—Tu affirmais, il y a un instant.
—J'affirme de nouveau, Paul. Je sens que nous pouvons être des patriotes! Soyons-le, veux-tu? Si nous ne pouvons l'être d'une façon militante, soyons-le en nous-mêmes, ayons le souci des questions nationales, intéressons-nous à l'avenir de notre race. Quelques vaillants combattent, admirons-les. Ouvrons en notre coeur un sanctuaire pour le culte de la race comme nous en avons un pour le culte de Dieu!
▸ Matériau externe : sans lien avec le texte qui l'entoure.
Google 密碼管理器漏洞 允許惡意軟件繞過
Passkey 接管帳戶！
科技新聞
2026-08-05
Les paroles de ce soir étaient belles, nous ont grandis: qu'elles ne se perdent pas en nous comme des nuages, mais qu'elles demeurent comme des raisons supérieures de vivre! Respectons notre race dans l'inférieur, le domestique… l'ouvrier. Respectons notre langue, sa pureté, sa noblesse, parlons-la avec piété, avec bonheur. Apprenons à lire notre histoire pour qu'elle nous donne l'orgueil de relever la tête, quand on nous insulte… Tu le disais toi-même: soyons des individus qui ajoutent un peu d'auréole à leur race!
—Et nous insufflerons à nos fils, à nos filles, Jean, l'âme de notre race, nous leur transmettrons ce culte! Qui sait? L'un de nos fils, plus puissant, mieux préparé que nous, fera peut-être ce que nous voudrions tant faire, battra en brèche l'apathie générale, lourde comme une forteresse…
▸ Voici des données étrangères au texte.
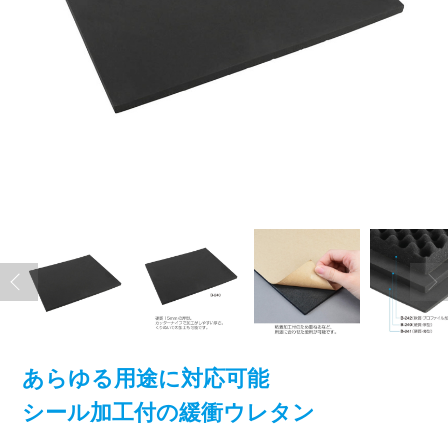
あらゆる用途に対応可能
シール加工付の緩衝ウレタン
—Tu as raison. Un de mes amis, par l'entraînement au foyer, est devenu un politicien du plus merveilleux avenir. Ah! c'est de l'éducation familiale que se lèverait l'union canadienne-française!
—Quelles possibilités!
—Quels espoirs!
—Chimériques, hélas, mon Jean!
—Parce qu'on ne sait pas, ou parce que l'on ne veut pas… Nous n'ignorons plus, mon ami, c'est notre devoir de vouloir!